DESCRIPTION OF THE TASK: Copy the data below word for word, omitting the pictures.

========================================================================

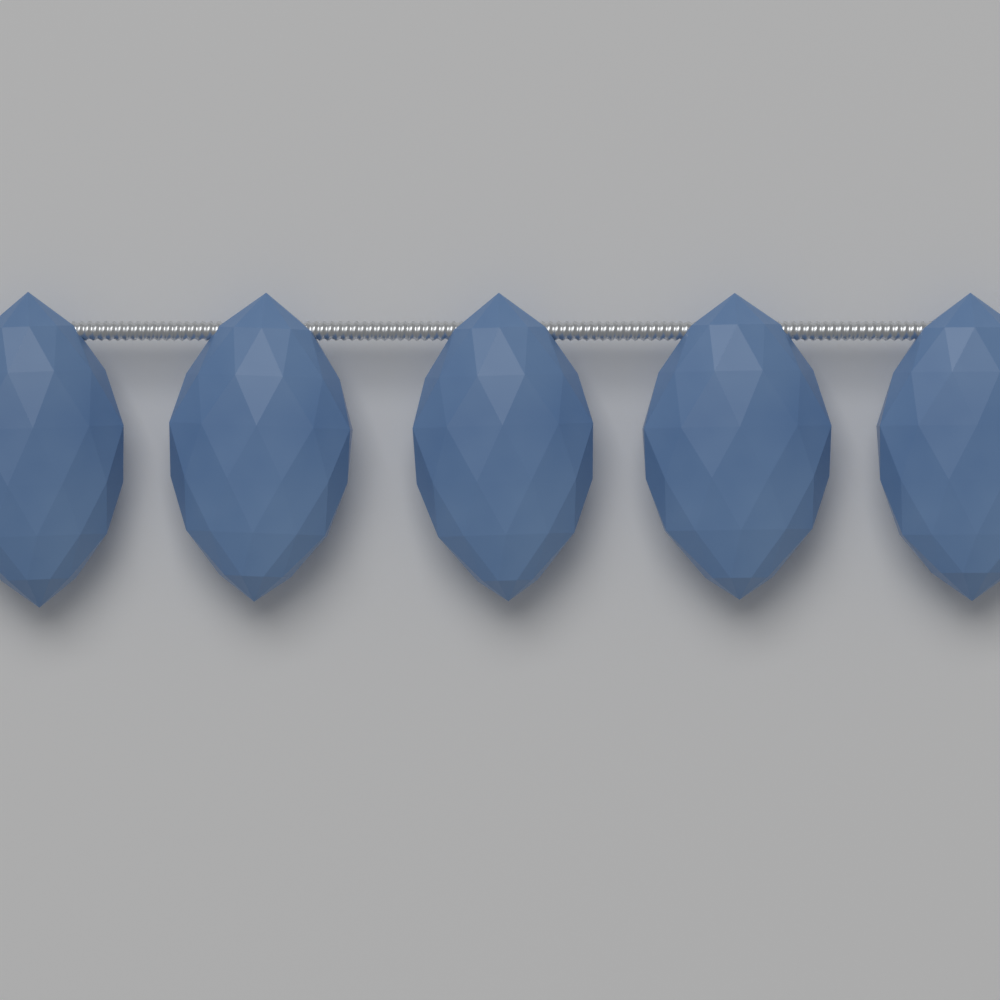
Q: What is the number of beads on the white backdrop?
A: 5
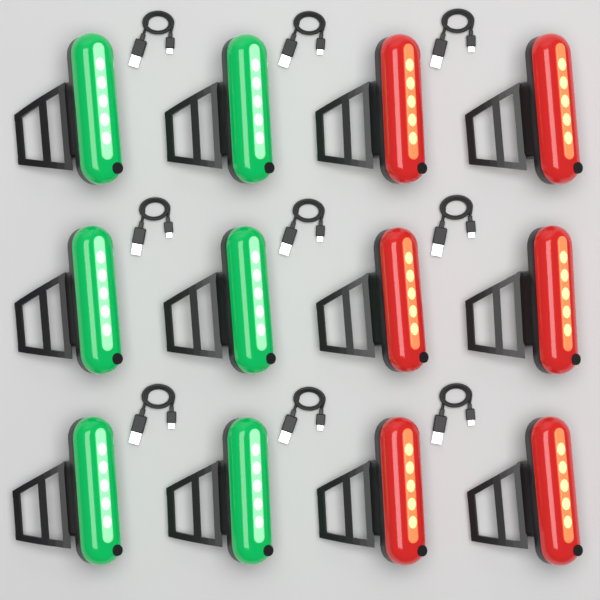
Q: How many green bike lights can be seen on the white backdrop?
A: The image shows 6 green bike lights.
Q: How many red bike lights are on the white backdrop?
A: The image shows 6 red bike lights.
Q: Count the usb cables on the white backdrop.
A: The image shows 9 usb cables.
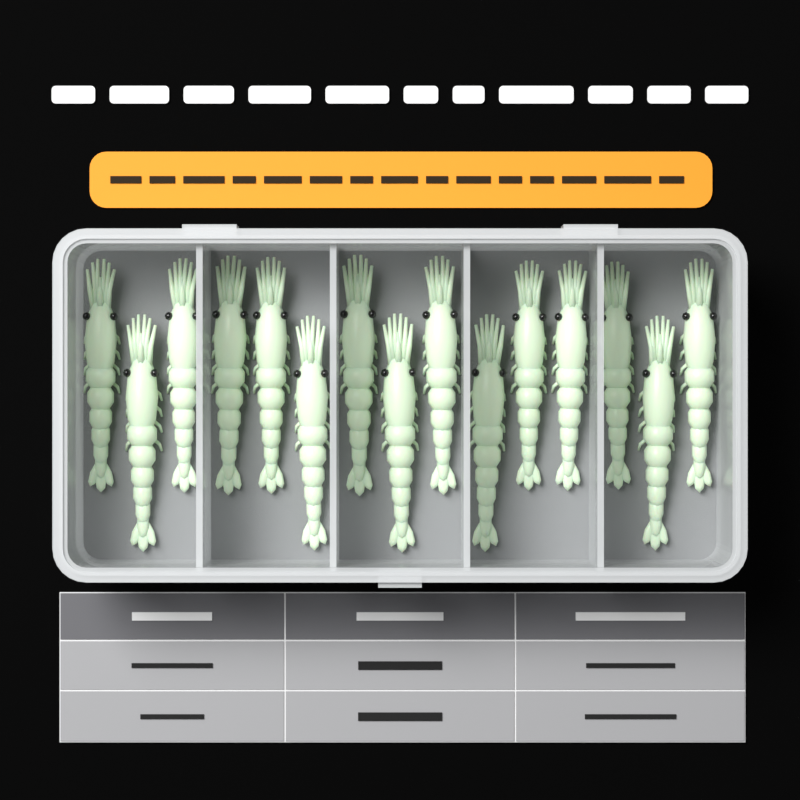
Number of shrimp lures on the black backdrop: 15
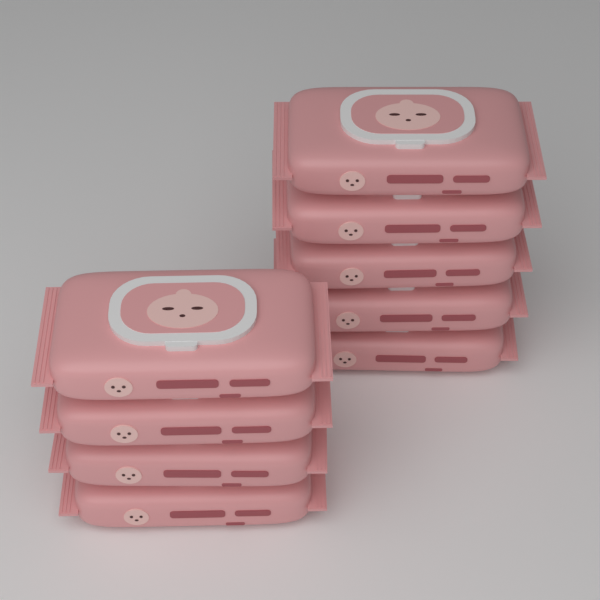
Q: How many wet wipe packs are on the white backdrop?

========================================================================

ANSWER TO THE EXERCISE:
Q: What is the number of beads on the white backdrop?
A: 5
Q: How many green bike lights can be seen on the white backdrop?
A: The image shows 6 green bike lights.
Q: How many red bike lights are on the white backdrop?
A: The image shows 6 red bike lights.
Q: Count the usb cables on the white backdrop.
A: The image shows 9 usb cables.
Number of shrimp lures on the black backdrop: 15
Q: How many wet wipe packs are on the white backdrop?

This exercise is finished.